A groundbreaking scientist from the AlphaFold team at DeepMind’s, a UK-based artificial intelligence company, believes they have found a solution in AI. An achievement that has been dubbed “transforming biology and medicine”, the deep-learning system may only be able to mimic protein structures from an amino acid code, a feat that would typically complete a full PhDs.
Professor John Moult, co-founder, and chairman of Critics of Protein Structure Prediction (CASP) said in a statement, “We’ve been stuck with this one problem for almost 50 years – how to fold proteins. Deepmind has been working on this problem personally for so long and has come to a standstill to try to come up with a solution for it, wondering if this is a very special moment if we get there.”
Protein structures are notoriously difficult to find. Our current methods include X-ray crystallography, which involves crystallizing a protein sample before making an X-ray image and compiling electron density data to create a 3D structure, or cryo-electron microscopy, which measures the samples before 3D imaging. These have given impressive insights into our protein structure, but some proteins cannot be depicted in this way and both take a lot of time and are incredibly expensive.
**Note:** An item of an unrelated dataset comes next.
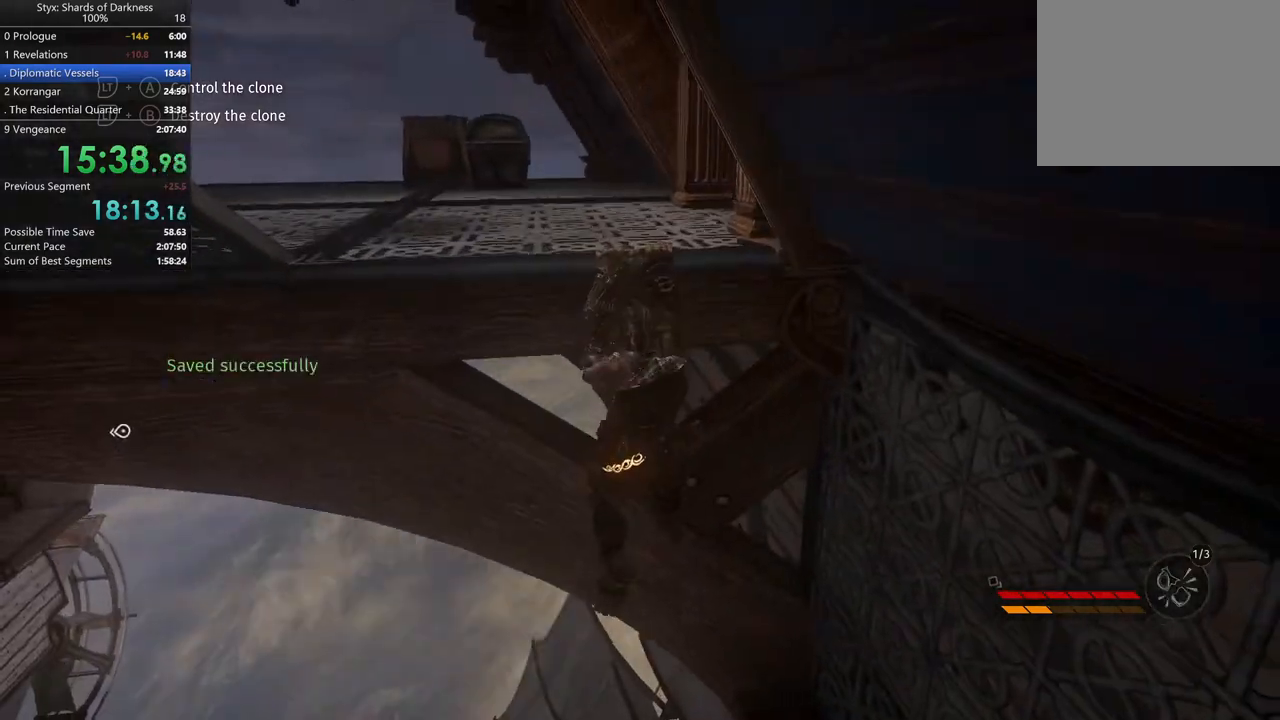
{"buttons": [], "left_stick": "center", "right_stick": "center", "button_events": [[167, "A", "down"], [367, "A", "up"]]}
In addition, both strategies can never solve the problem of protein folding, as they only give the image of the samples presented in front of them – what if you wanted to guess a protein structure from its amino acid sequence?
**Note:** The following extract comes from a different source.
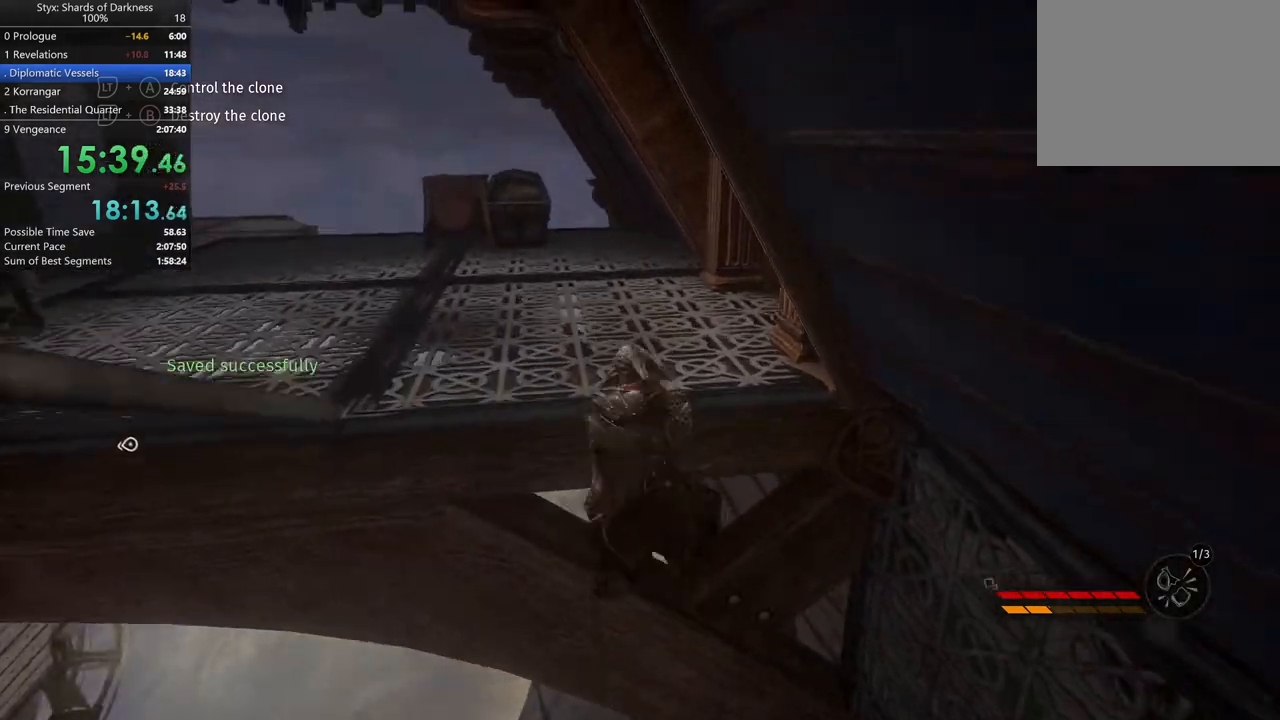
{"buttons": [], "left_stick": "up-right", "right_stick": "center", "button_events": []}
Researchers tried a different approach – they created an online game for people around the world to participate, instead. The game, known as Foldit, was a crowdsourced attempt to predict protein folds that allowed users to predict their own protein shape for a specific sequence, with the highest scoring model winning. It’s such a fancy approach; it’s time-saving, laborious, and often wrong.
“It has been running for several months using about 128 TPUV3 cores (equivalent to about 100-200 graphic processing units), which is a relatively modest amount of learning today in the context of most of the larger sophisticated models used in the machine.” Describe the AlphaFold developer, “We have trained this system in publicly available data from protein data banks with large databases with protein sequences of unknown structures, containing 170,000 protein structures.”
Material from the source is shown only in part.